A dollar crisis, either because of some unexpected shock, such as a large withdrawal from the US debt market by a major investor such as China or Japan, or because of a steady erosion of confidence, would have far-reaching political implications. This is because in both its domestic and foreign policy, the US had become ever more dependent on global dollar hegemony.
In a Washington Post comment published last month, Fareed Zakaria said while there was not a single replacement for the dollar and there would not be one, the US currency could “suffer weakness by a thousand cuts.”
He explained that the ability of the US government to spend money seeming without any concerns about deficits, increasing public debt five-fold to $31.5 trillion today over the course of 20 years, and lifting the size of the Fed’s balance sheet 12-fold to deal with financial crashes, was only possible because of the dollar’s unique global status.
“If that wanes, America will face a reckoning like none before,” he concluded.
Over the course of many decades Marxist political economy has been engaged in a battle with the representatives of bourgeois economics over the inherent contradictions of the capitalist system.

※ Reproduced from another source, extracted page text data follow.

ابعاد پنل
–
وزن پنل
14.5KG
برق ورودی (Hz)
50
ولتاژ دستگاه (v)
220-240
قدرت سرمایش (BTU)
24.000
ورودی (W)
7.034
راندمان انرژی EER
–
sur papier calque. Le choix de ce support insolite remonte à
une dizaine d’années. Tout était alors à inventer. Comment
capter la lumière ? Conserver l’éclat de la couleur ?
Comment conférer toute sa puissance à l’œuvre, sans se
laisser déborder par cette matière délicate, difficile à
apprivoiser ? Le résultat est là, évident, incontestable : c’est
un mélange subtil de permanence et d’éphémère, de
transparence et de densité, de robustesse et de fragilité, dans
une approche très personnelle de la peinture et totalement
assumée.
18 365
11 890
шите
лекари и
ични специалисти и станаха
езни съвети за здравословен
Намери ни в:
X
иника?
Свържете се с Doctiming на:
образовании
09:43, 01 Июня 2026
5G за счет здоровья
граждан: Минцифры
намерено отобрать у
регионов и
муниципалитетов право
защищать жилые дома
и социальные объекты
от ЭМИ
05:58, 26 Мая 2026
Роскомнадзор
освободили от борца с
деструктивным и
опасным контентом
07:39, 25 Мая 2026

Marxists have continually drawn out that, whatever the political and economic manoeuvres undertaken to try to alleviate them, these contradictions—between socialised production and private property and the world economy and its division into rival nation-states—fester and grow, leading, at a certain point, to a catastrophic breakdown of the capitalist economic order.

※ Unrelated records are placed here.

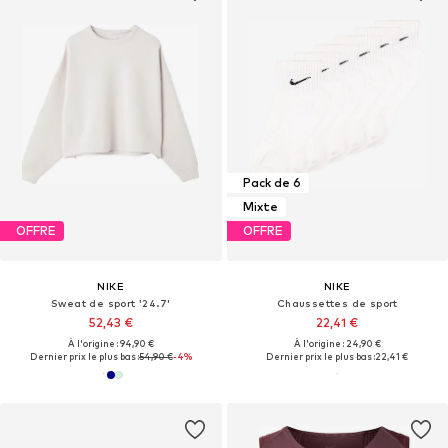
Pack de 6
Mixte
OFFRE
OFFRE
NIKE
NIKE
Sweat de sport '24.7'
Chaussettes de sport
52,43 €
22,41 €
À l'origine : 94,90 €
À l'origine : 24,90 €
Dernier prix le plus bas :
54,90 €
-4%
Dernier prix le plus bas :
22,41 €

That argument has been settled not only theoretically but by the test of events. Anyone who is in any way economically literate is forced to the conclusion there is a deep-seated crisis of global capitalism.

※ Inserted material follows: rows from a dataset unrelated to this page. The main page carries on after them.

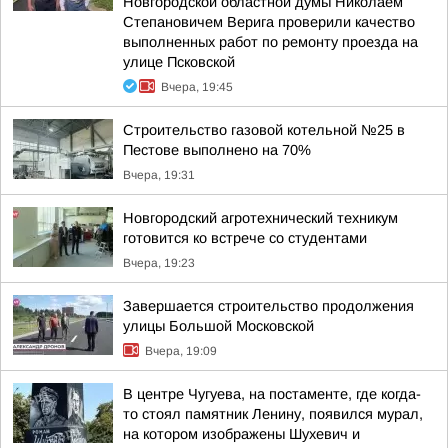
Новгородской областной думы Николаем
Степановичем Верига проверили качество
выполненных работ по ремонту проезда на
улице Псковской
Вчера, 19:45
Строительство газовой котельной №25 в
Пестове выполнено на 70%
Вчера, 19:31
Новгородский агротехнический техникум
готовится ко встрече со студентами
Вчера, 19:23
Завершается строительство продолжения
улицы Большой Московской
Вчера, 19:09
В центре Чугуева, на постаменте, где когда-
то стоял памятник Ленину, появился мурал,
на котором изображены Шухевич и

Writing on the outcome of the G7 meeting in Hiroshima earlier this month, Financial Times economic columnist Martin Wolf noted that “hopes of a co-operative global economic order … have evaporated” and that “neither global cooperation nor western domination look feasible.”
“What might follow?” he continued, “Alas, ‘division’ might be one answer and ‘anarchy’ another.”
The crisis has arisen despite the efforts to counteract it, measures which, while they may have provided short-term fixes, have only intensified the basic trends.
For example, after the crisis of 2008 the major powers sought to prevent a total meltdown of the financial system through the injection of trillions of dollars of essentially free money. But as the escalation of debt indicates, this has only intensified the underlying crisis.
And even the so-called regulatory reforms in the US supposedly aimed at preventing a repetition of those events have failed—evidenced by the “systemic” banking crisis that erupted this March.
Moreover, it is widely acknowledged that the limited curbs on the activities of major banks have given rise to continuous liquidity problems in the existentially important $22 trillion US Treasury market.
The question which therefore arise is: What next?
On the one side the imperialist powers, with the US playing the central role, are being propelled by the insoluble contradictions of the profit system over which they preside onto the path of world war—as they were twice during the 20th century—accompanied by ever more frenzied efforts to make the working class pay.
There are no compromises waiting in the wings to be implemented if only a more rational outlook prevails. The refusal by the US to entertain any prospect of negotiations to end the bloodbath in Ukraine and the growing economic warfare against China, accompanied by military preparations, demonstrate that rationality has been cast aside.
The working class is therefore confronted with the task of making its preparations to deal with the unfolding catastrophe. They centre on the fight for a socialist program based not on “reforms”—they are impossible—but a struggle to take political power out of hands of the pyromaniacal ruling classes to establish international socialism.